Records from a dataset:
- Opening Delimiter -

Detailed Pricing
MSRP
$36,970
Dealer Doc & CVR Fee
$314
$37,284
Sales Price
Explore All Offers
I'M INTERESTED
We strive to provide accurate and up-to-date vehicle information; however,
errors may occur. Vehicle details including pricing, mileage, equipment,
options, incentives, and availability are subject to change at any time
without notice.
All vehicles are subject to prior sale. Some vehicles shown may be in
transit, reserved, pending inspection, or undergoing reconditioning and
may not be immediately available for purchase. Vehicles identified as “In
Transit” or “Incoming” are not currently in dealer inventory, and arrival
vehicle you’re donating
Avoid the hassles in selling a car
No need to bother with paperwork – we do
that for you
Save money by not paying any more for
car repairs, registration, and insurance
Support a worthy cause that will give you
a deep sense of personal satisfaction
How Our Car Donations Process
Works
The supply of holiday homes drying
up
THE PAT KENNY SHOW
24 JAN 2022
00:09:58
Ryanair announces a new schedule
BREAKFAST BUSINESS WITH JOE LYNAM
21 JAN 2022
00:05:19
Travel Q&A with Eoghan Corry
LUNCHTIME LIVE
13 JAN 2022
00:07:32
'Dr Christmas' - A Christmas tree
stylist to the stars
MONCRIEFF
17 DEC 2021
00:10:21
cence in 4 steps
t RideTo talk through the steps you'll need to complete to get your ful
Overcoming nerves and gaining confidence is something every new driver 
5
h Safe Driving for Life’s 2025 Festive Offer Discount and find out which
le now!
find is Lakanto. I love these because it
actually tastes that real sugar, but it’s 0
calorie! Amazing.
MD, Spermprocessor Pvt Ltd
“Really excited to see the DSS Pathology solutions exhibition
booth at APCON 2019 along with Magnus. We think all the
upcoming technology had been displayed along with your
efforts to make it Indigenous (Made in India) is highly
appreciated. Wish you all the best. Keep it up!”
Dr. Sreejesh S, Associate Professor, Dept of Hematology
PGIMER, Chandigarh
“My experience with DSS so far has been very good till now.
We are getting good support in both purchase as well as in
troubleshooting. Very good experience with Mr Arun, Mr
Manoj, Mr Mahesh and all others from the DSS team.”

- Closing Delimiter -

__Requirement__
Reproduce every line of the material above word for word, keeping the original order and line breaks.

__Solution__
Detailed Pricing
MSRP
$36,970
Dealer Doc & CVR Fee
$314
$37,284
Sales Price
Explore All Offers
I'M INTERESTED
We strive to provide accurate and up-to-date vehicle information; however,
errors may occur. Vehicle details including pricing, mileage, equipment,
options, incentives, and availability are subject to change at any time
without notice.
All vehicles are subject to prior sale. Some vehicles shown may be in
transit, reserved, pending inspection, or undergoing reconditioning and
may not be immediately available for purchase. Vehicles identified as “In
Transit” or “Incoming” are not currently in dealer inventory, and arrival
vehicle you’re donating
Avoid the hassles in selling a car
No need to bother with paperwork – we do
that for you
Save money by not paying any more for
car repairs, registration, and insurance
Support a worthy cause that will give you
a deep sense of personal satisfaction
How Our Car Donations Process
Works
The supply of holiday homes drying
up
THE PAT KENNY SHOW
24 JAN 2022
00:09:58
Ryanair announces a new schedule
BREAKFAST BUSINESS WITH JOE LYNAM
21 JAN 2022
00:05:19
Travel Q&A with Eoghan Corry
LUNCHTIME LIVE
13 JAN 2022
00:07:32
'Dr Christmas' - A Christmas tree
stylist to the stars
MONCRIEFF
17 DEC 2021
00:10:21
cence in 4 steps
t RideTo talk through the steps you'll need to complete to get your ful
Overcoming nerves and gaining confidence is something every new driver 
5
h Safe Driving for Life’s 2025 Festive Offer Discount and find out which
le now!
find is Lakanto. I love these because it
actually tastes that real sugar, but it’s 0
calorie! Amazing.
MD, Spermprocessor Pvt Ltd
“Really excited to see the DSS Pathology solutions exhibition
booth at APCON 2019 along with Magnus. We think all the
upcoming technology had been displayed along with your
efforts to make it Indigenous (Made in India) is highly
appreciated. Wish you all the best. Keep it up!”
Dr. Sreejesh S, Associate Professor, Dept of Hematology
PGIMER, Chandigarh
“My experience with DSS so far has been very good till now.
We are getting good support in both purchase as well as in
troubleshooting. Very good experience with Mr Arun, Mr
Manoj, Mr Mahesh and all others from the DSS team.”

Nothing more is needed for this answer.